Answer with the exact lines of the following material from the one containing "mug: present [1005,682,1064,728]" through the one containing "flower arrangement: present", both end lines included.

----- Information provided -----

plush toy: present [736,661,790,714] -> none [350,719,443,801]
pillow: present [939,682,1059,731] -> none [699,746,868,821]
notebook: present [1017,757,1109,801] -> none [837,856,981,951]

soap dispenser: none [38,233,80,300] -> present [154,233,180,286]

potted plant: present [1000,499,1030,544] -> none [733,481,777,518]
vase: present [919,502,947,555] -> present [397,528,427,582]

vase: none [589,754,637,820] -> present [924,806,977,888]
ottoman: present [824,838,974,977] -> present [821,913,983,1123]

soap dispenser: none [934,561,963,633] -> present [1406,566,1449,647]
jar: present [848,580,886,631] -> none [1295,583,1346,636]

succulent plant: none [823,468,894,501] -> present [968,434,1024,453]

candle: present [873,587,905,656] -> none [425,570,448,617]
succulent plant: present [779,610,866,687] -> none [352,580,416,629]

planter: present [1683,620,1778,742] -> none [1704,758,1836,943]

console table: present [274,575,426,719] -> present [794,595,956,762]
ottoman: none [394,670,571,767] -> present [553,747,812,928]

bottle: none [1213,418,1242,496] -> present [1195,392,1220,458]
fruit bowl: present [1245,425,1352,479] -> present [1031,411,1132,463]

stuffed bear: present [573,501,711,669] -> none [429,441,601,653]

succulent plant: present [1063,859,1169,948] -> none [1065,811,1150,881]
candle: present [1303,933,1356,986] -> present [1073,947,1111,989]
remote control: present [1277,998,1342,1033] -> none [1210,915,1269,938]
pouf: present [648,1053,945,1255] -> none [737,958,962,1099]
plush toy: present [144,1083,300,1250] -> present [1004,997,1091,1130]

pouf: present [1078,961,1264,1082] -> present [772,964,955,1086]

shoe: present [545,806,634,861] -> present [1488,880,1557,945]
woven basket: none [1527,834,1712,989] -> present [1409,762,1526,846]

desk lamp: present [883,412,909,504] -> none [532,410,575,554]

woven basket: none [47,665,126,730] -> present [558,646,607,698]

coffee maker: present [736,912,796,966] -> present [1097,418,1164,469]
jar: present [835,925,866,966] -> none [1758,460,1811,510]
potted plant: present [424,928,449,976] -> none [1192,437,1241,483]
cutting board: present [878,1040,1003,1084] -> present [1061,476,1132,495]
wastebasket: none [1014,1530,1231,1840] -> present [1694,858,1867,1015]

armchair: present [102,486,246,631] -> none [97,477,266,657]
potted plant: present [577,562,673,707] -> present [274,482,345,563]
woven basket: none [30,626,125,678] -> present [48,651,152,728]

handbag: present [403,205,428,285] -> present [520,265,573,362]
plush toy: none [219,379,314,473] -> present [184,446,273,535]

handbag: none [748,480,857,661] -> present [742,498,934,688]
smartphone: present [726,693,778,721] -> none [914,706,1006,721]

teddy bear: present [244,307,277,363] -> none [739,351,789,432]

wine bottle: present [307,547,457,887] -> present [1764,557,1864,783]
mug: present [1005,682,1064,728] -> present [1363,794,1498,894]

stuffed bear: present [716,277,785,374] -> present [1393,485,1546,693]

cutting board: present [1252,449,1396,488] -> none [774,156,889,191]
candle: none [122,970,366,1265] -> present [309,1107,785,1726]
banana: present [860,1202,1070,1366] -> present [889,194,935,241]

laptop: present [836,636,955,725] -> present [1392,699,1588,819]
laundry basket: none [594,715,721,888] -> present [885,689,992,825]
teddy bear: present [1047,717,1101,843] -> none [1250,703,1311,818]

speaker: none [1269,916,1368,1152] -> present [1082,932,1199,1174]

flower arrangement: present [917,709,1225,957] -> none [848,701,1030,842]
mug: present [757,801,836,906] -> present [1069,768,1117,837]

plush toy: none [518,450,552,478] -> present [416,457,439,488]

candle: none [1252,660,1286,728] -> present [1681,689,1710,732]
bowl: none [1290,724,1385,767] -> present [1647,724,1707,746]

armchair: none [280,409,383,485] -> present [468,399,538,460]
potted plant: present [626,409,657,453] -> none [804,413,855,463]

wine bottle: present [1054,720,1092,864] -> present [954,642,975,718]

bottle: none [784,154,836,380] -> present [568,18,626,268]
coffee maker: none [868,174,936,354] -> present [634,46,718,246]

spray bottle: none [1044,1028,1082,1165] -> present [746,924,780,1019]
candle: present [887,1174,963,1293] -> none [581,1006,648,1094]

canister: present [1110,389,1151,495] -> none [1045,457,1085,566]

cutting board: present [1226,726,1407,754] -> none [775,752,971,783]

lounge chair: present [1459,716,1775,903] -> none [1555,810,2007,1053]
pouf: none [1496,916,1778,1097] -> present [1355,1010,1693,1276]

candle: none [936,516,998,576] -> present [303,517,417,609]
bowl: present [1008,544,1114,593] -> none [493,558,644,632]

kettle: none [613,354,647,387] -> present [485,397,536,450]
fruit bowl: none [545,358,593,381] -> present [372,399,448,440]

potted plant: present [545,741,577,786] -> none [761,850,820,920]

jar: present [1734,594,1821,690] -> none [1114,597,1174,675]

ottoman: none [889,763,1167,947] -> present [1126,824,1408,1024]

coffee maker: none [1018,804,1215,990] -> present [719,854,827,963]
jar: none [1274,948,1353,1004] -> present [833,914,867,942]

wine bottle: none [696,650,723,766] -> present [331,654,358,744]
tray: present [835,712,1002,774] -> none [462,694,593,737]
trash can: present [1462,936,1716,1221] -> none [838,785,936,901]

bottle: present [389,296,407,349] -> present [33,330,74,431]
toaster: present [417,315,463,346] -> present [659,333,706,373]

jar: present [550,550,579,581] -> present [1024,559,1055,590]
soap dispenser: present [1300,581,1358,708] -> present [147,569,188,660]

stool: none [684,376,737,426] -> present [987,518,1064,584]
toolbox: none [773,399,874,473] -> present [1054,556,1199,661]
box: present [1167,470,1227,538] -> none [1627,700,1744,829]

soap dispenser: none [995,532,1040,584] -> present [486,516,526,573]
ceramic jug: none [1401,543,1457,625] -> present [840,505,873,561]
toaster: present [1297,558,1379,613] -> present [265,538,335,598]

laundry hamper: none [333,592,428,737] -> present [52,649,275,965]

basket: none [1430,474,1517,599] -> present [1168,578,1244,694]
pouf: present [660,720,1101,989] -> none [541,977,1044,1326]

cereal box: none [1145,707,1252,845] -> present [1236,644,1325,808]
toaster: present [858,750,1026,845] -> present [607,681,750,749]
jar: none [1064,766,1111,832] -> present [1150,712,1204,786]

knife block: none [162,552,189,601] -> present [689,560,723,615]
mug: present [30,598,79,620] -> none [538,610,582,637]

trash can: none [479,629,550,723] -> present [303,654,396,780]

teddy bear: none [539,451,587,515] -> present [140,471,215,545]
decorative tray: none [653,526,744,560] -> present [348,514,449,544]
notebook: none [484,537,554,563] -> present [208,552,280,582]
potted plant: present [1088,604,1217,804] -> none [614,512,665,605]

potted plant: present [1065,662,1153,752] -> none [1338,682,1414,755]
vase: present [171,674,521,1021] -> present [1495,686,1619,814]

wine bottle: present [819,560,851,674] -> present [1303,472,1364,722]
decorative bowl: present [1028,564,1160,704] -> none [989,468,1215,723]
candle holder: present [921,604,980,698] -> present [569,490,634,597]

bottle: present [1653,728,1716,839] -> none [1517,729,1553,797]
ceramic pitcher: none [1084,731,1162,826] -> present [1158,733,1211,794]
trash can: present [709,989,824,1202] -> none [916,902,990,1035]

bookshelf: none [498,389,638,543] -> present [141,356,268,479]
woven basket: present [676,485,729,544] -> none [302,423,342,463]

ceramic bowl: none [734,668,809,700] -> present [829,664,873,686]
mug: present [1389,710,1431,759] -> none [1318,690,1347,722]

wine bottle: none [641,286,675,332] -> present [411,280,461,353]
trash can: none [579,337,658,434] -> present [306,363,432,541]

-----

> Completed task
mug: present [1005,682,1064,728] -> present [1363,794,1498,894]

stuffed bear: present [716,277,785,374] -> present [1393,485,1546,693]

cutting board: present [1252,449,1396,488] -> none [774,156,889,191]
candle: none [122,970,366,1265] -> present [309,1107,785,1726]
banana: present [860,1202,1070,1366] -> present [889,194,935,241]

laptop: present [836,636,955,725] -> present [1392,699,1588,819]
laundry basket: none [594,715,721,888] -> present [885,689,992,825]
teddy bear: present [1047,717,1101,843] -> none [1250,703,1311,818]

speaker: none [1269,916,1368,1152] -> present [1082,932,1199,1174]

flower arrangement: present [917,709,1225,957] -> none [848,701,1030,842]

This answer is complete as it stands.